By Deepak Sharma, Chief Product Officer, Pepperfry
In a fast-changing and data-driven world, product life cycle management (PLCM) is paramount for any organization, product or feature that wants to survive and thrive. In its simplest form, PLCM is the process of managing a product from its inception to its eventual demise. Seemingly straightforward it’s anything but simple. To ensure that a product is successful throughout its entire life cycle, companies need to have a robust data strategy in place. Without data, it’s impossible to make informed decisions about what changes need to be made to a product to keep it relevant and successful. Data is the great equalizer transcending opinions and ranks. Also fundamentally speaking you can’t fix what you don’t track.
The usage of data is critical towards ensuring you’re solving the right customer problems by bringing the right solutions to market and improving them over time.
Data is a necessary component for improving customer service and processes. It can help in streamlining operations, understand what customers want, and make better decisions about how to serve them.
While there are many dimensions and methods towards collect and activating said collected data one could break them down into near and long-term goals. In the near term, one should use it to track customer behaviour, understand how your products are being used, and identify areas for improvement. With a longer-term lens, data should be leveraged to predict future customer needs and trends.
Having a robust data strategy means getting the right systems and processes in place to collect, store, and analyse data. More importantly, the organization should be inclined towards a data-oriented culture where teams are encouraged to leverage data for driving decision-making at all levels.
Implementation during the build and growth phases
Keeping a longer-term view in mind, there are some key elements while implementing data strategy during the launch and growth phases:
The first is to understand the different types of data used in PLM. There are three main buckets: people, process, and product. Simply put, what you’re offering, who’s the target audience and how they’re using your products/offering (intended vs reality)
Building on the first point, the follow-through is to identify sources from where said data needs to be sourced: This can come from a myriad of sources such as your internal development systems, customer feedback, user analytics, and system logs
Assuming you get the basics in place and an initial product market fit has been achieved, the next step is to use data to make informed decisions about which features need to be added or removed, how to optimize performance, or where to focus your marketing efforts
As your product grows and evolves, so will your data requirements. Therefore, make sure your data strategy is flexible enough to accommodate these changes.

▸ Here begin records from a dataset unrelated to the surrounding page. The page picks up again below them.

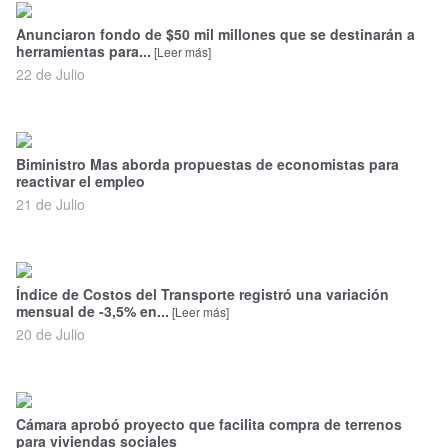
Anunciaron fondo de $50 mil millones que se destinarán a
herramientas para...
[Leer más]
22 de Julio
Biministro Mas aborda propuestas de economistas para
reactivar el empleo
21 de Julio
Índice de Costos del Transporte registró una variación
mensual de -3,5% en...
[Leer más]
20 de Julio
Cámara aprobó proyecto que facilita compra de terrenos
para viviendas sociales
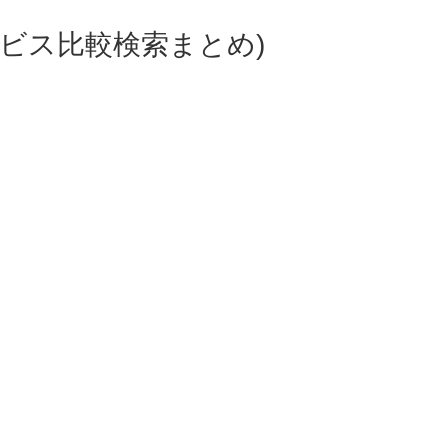
ビス比較検索まとめ)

Automation, standardization, and centralization of data should be at the core of your business objectives
Developing a data architecture to drive digitalization
Organizations looking to become data-oriented need a data architecture that can support new processes and data sets. This architecture should be designed to be able to handle the increased volume and complexity of information, and provide the flexibility to accommodate future changes while being agile at its core.

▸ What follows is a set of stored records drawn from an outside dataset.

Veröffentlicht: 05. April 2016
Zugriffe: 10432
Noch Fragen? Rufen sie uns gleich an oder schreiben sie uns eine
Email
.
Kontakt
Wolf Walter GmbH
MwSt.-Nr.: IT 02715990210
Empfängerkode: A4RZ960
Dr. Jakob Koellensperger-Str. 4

A data architecture should cover:
A centralized repository for product data: A single source of truth for product data will make it easier to manage and update information, ensure consistency across different applications.

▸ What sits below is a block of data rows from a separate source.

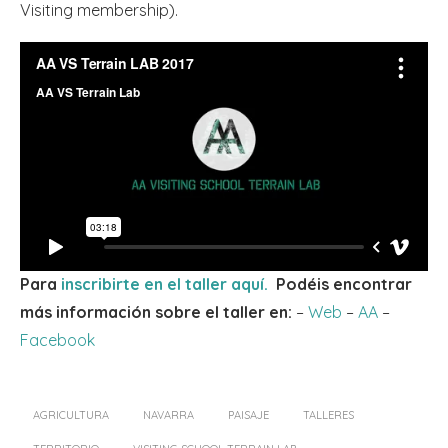
Visiting membership).
Para
inscribirte en el taller aquí.
Podéis encontrar
más información sobre el taller en:
–
Web
–
AA
–
Facebook
AGRICULTURA
NAVARRA
PAISAJE
TALLERES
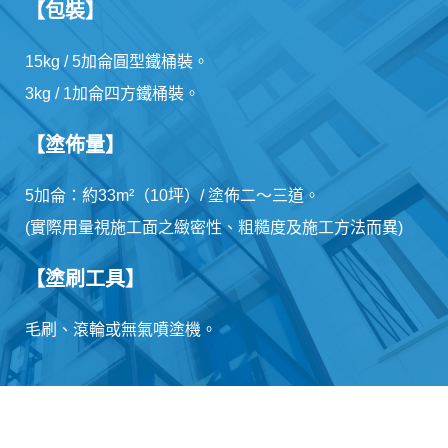
【包裝】
15kg / 5加侖圓型鐵桶裝。
3kg / 1加侖四方鐵桶裝。
【塗佈量】
5加侖：約33m²（10坪）/ 塗佈二～三道。
(實際用量視施工面之緻密性、粗糙度及施工方法而異)
【塗刷工具】
毛刷、滾輪或無氣噴塗機。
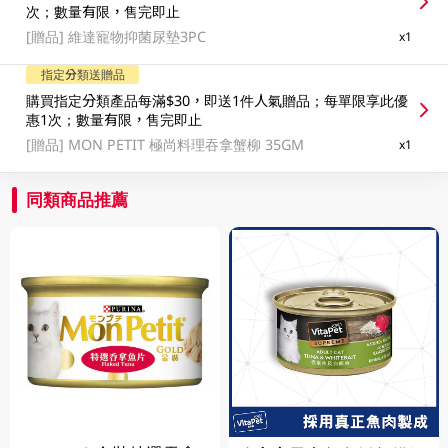
次；數量有限，售完即止
[贈品]
維達寵物抑菌尿墊3PC
x1
指定分類送贈品
購買指定分類產品每滿$30，即送1件人氣贈品；每單限享此優
惠1次；數量有限，售完即止
[贈品]
MON PETIT 極尚料理吞拿蟹柳 35GM
x1
同類商品推薦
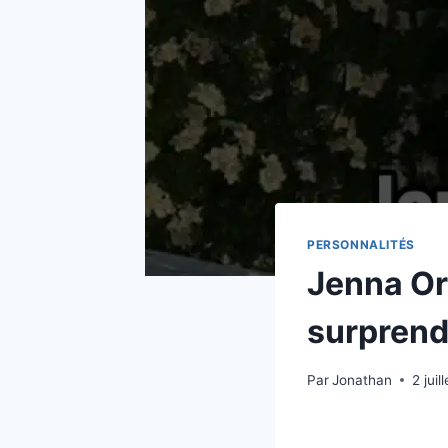
PERSONNALITÉS
Jenna Ort
surprend
Par
Jonathan
2 juil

A metadata management system: This will help organize and classify the large amount of data generated by digitalization initiatives.
An analytics platform: This will enable organizations to run complex analyses on their product data to identify trends and improve decision-making.
Integration with existing systems: The data architecture should be able to interface with existing enterprise systems, such as ERP and CRM, to avoid duplication of effort
Transforming businesses through a good data strategy framework
Product life cycle management (PLM) is an effective strategy towards creating a robust data strategy framework. Data is a critical part of the PLM process as it helps businesses track progress, identify issues, and make decisions about changes or improvements it can be complex and difficult to manage. Any good strategy encompasses the value of the tool and its utilization. Thus, it’s important to understand the limitations of data to know how and when to leverage it.
Being overly reliant on data can inject increased time into your processes and delay decisions. There’s also the downside that while the past is often a good indicator of future behaviour, it can never fully predict what will happen. Not every aspect has enough data to be analysed, and many intangible, yet important, elements of your business cannot be measured. Being overly reliant on data can inject increased time into your processes and delay decisions. There’s also the downside that while the past is often a good indicator of future behaviour, it can never fully predict what will happen.